My grandma's clever remark didn't mean much to me then. My 6-year-old brain absorbed everything there was to know about paleontology, but I knew little of anything outside my fantastically dinosaur-centric world. Little did I know her comment was reflective of one defining facet of the human condition: our inability to reconcile with each other's differences of opinion, beliefs, etc.
This age-old tension kindles what existentialists define as humanity's fear of what lies over the horizon of our understanding. Discovering what is new merits a terrifying blend of chaos and anguish. Yet, it too holds the key to our most treasured moments: the most beautiful and sublime unparalleled.
How little I knew of the pain and frustration of adulthood. For all I knew, everyone around me was as receptive to new ideas and concepts as I was. As far as I was concerned, the rest of the world had just as imaginative and unbound a spirit as mine. How kind of my caretakers to put on a brave face and a warm smile on my behalf despite the turmoils they faced every day.
I wasn't privy to the limitations imposed upon them by a world that wanted to press them into a cookie-cutter mold. I could intuit at a young age that they saw a light in me. They cherished my profoundly youthful and inquisitive little soul. They hoped so desperately that this cruel world would never clip my little wings.

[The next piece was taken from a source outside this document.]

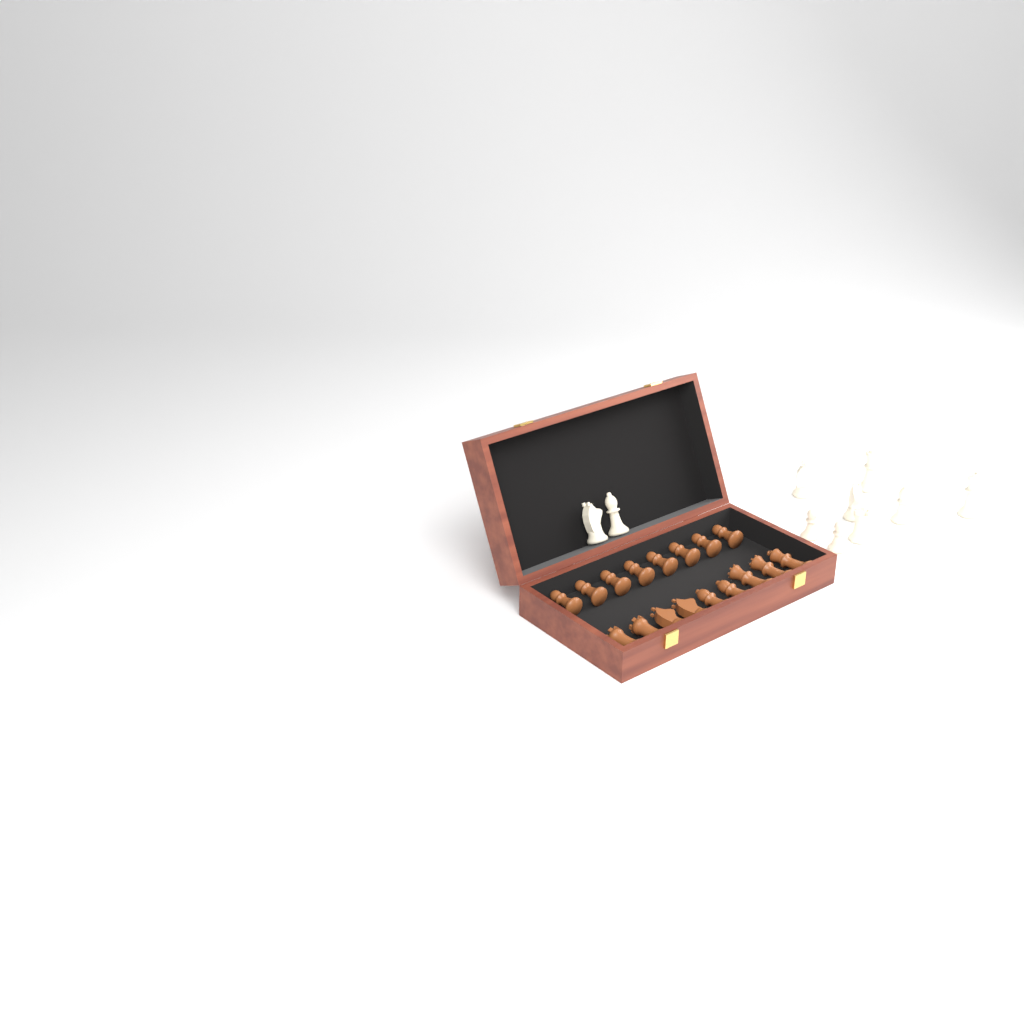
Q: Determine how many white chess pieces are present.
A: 10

Bear in mind that dinosaurs, with the exception of the archaeopteryx, the pterodactyl and a few others I suppose, were flightless beasts. Perhaps it should come as no surprise then that I would gradually abandon my passion for the extinct/grounded prehistoric world and give way to an even more boundless, creative, and receptive way of life. It's the least I could do and it is an homage paid to the people in my life who wanted nothing less for me than to shine in a world marred by darkness, injustice, and crippling uncertainty.

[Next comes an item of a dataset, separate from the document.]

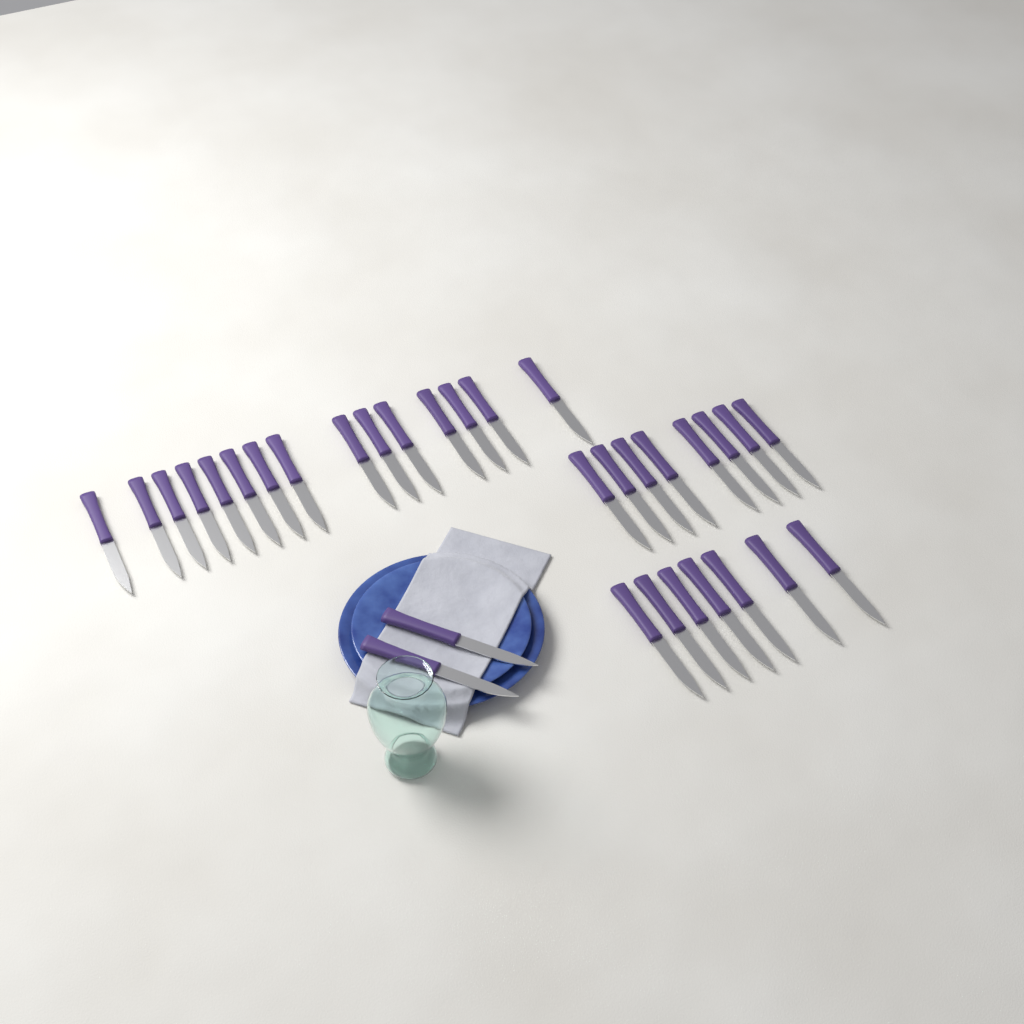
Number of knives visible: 32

But What Good Is It to Shine Alone?
Even the everyday elements of the outside world can threaten the extinction of a solitary flame. But a city of candle lights only needs one surviving flame to rekindle its lost light.

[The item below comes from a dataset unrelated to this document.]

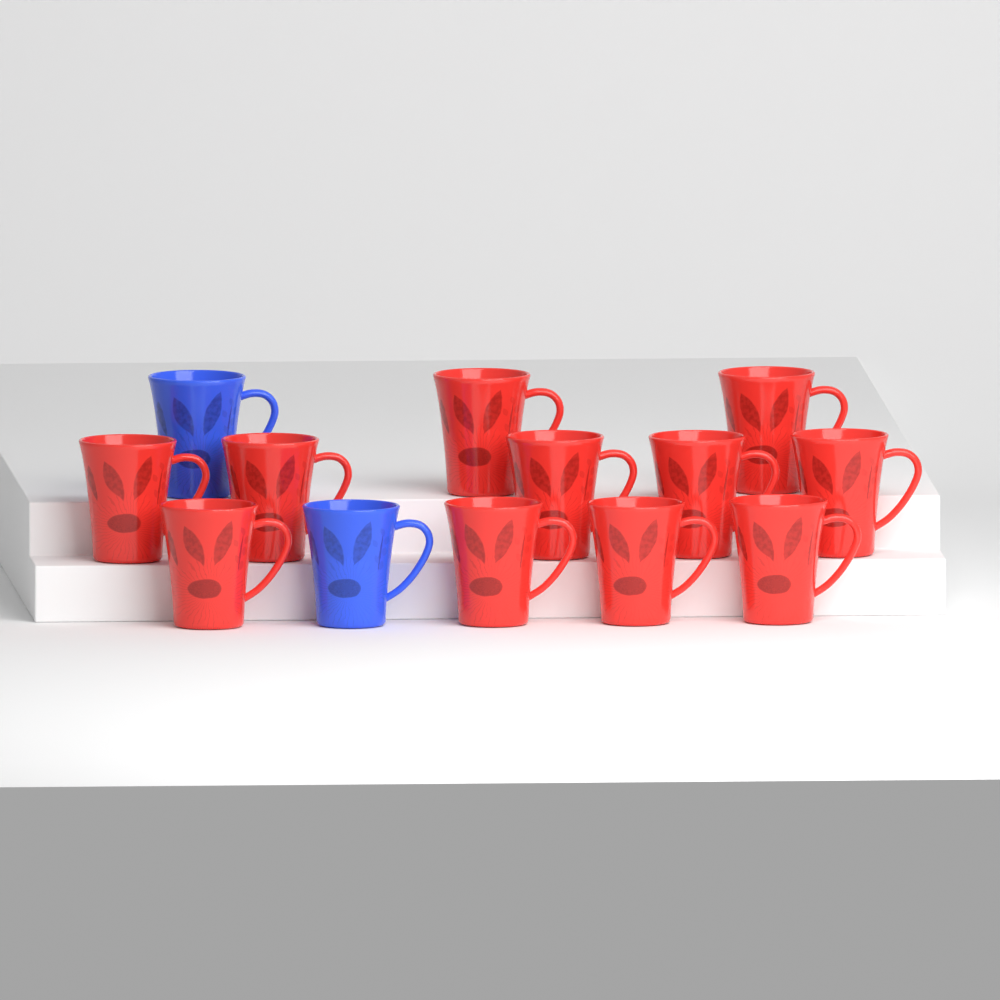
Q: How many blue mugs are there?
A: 2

I believe this is what it means to be a mental health writer: Saving lives by providing much-needed insight and statistically backed information. Better information that is logically sound and evidence-based paves the way to a better future for both the individual and society as a whole.
To shine is also what it means to be an entrepreneurship writer. I only wish to inspire fellow dreamers and self-starters to take ownership of their lives. Nobody should feel foolish for marching to the beat of their own drum. Entrepreneurs should be celebrated for championing innovative ideas and challenging antiquated norms. Entrepreneurs are artists, and artists are the true leaders.
To be a mindfulness writer is to encourage those who seek peace and fulfillment to invert their locus of control from without to within. There are some answers which can only be found when the human heart embraces, in equal measure, the devilish and most angelic of its innermost antipodes.
Stay kindled. You owe it to yourself to protect your flame. Sometimes you have to drudge through the darkness to get to the light, but it's ludicrous to think you can find your way through this labyrinth of narrow and dimly lit corridors without so much as your own solitary flame.
Light the way from within and you'll find more lights. You'll find there are far too many whose candles are dimly lit but whose wax is strong. Offer your own flame and watch as both your flames strengthen and the way through to greener pastures grows clearer.
These are the words I offer to myself every day. They are my heroes. Perhaps they are Seismic and Jack and the rest of the toy village reminding me to never forget them; to never stop imagining.
As the nationally-renowned suicide prevention speaker Kevin Hines once said, "We are our brothers' and sisters' keepers."